> **Requirement A**:
Answer these about the TV reception thread:
(i) Where was Channel 10's UHF antenna?
(ii) What kind of set top box did Jack E buy?
(iii) At about what level do the cheaper set top boxes start to drop out?
> **Requirement B**: From the TV reception thread, copy the stretch from "[QUOTE=Iain]Try a log" through "also an option." word for word.

> **Excerpt provided**:

╭──

However, my experience was that paying the professionals to do it properly was, in the long run, money well spent.  One thing you need to consider is the severe impact a family addition has on cash flow till they start school, so my advice is do it properly now rather than live with crappy reception for the next five to six years.   
Ian

----------


## Iain

> arial needs to be realigned after evey wind storm

  TRy a log periodic and a decent clamp, then use s digital set top box, end of all problems. 
Small antenna, high gain, not prone to movement in wind and a big plus, 75ohm impedance, no balun to break down.

----------


## ian

[QUOTE=Iain]Try a log periodic and a decent clamp, then use s digital set top box, end of all problems. QUOTE]
Iain
I was refering to a period well before digital.  I don't know how well you know Sydney, but at the time and location I'm refering to, I could get a direct signal from Channel 10's UHF antenna at North Head or the others via a reflected signal from the Kings Cross UHF antenna.  Their directions were about 80 deg apart and the neighbour on the left could only get Channel 10!
I haven't tried free to air since digital started. 
Ian

----------


## Iain

Multiple antenna and diplexing is also an option.

----------


## Jack E

JDub, 
The house I just bought had no aerial and we were relying on rabbit ears. Then somebody told me that if you have any reception at all digital TV will give you a perfect picture. I was a bit dubious about this but bought a SD set top box and have had a perfect picture since, only using rabbit ears which are concealed behind the corner TV unit at floor level.
When I say perfect picture I mean it is like watching a DVD.
A cheap option with no stuffing around. 
Jack

----------


## JDub

Jack E:  interesting, .........how much was the set top box? 
My reception is ok, I can get a good picture with the rabbit ears I have now but it means getting up a playing around with the aerial every time you change channel....... so what you suggest may well work.... 
Anyone else tried this?

----------


## Iain

Set top boxes start at around $130 but you get what you pay for.
Avoid brands such as Teac, Akai and stick with better known names like Thompson, Emtech etc who are big in Satelite decoders, which is the same technology, they work exactley the same way, just from a different source.
The better boxes will work as low as 30dbuv while the cheaper ones will start to drop out at about 50dbuv.

╰──

> **Entries shown**:
╭──

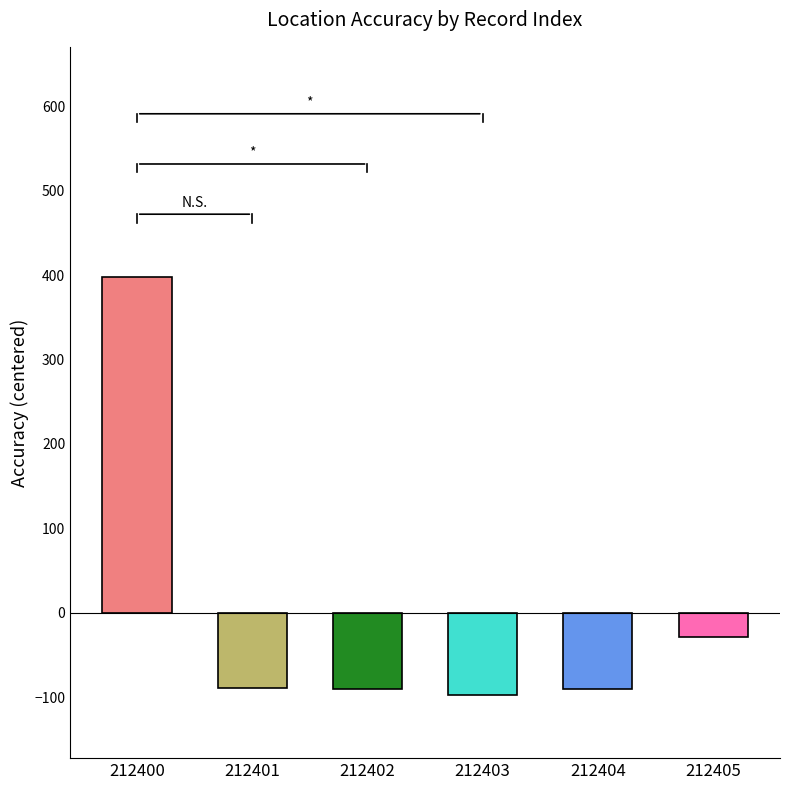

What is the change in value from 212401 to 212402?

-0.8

╰──
╭──

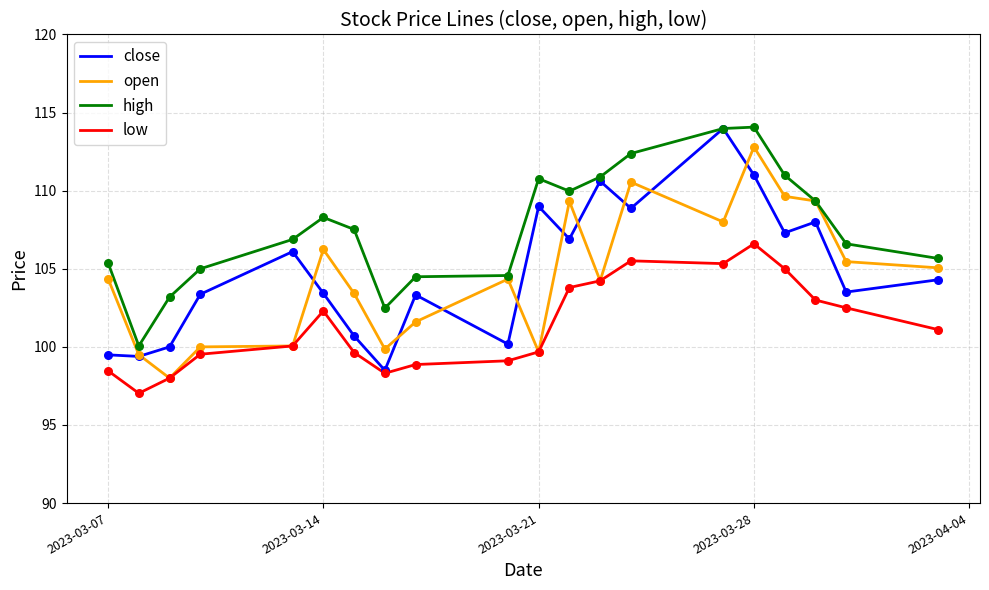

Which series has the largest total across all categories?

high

╰──

> **Expected output A**:
(i) North Head
(ii) An SD set top box
(iii) About 50dbuv

> **Expected output B**:
[QUOTE=Iain]Try a log periodic and a decent clamp, then use s digital set top box, end of all problems. QUOTE]
Iain
I was refering to a period well before digital.  I don't know how well you know Sydney, but at the time and location I'm refering to, I could get a direct signal from Channel 10's UHF antenna at North Head or the others via a reflected signal from the Kings Cross UHF antenna.  Their directions were about 80 deg apart and the neighbour on the left could only get Channel 10!
I haven't tried free to air since digital started. 
Ian

----------


## Iain

Multiple antenna and diplexing is also an option.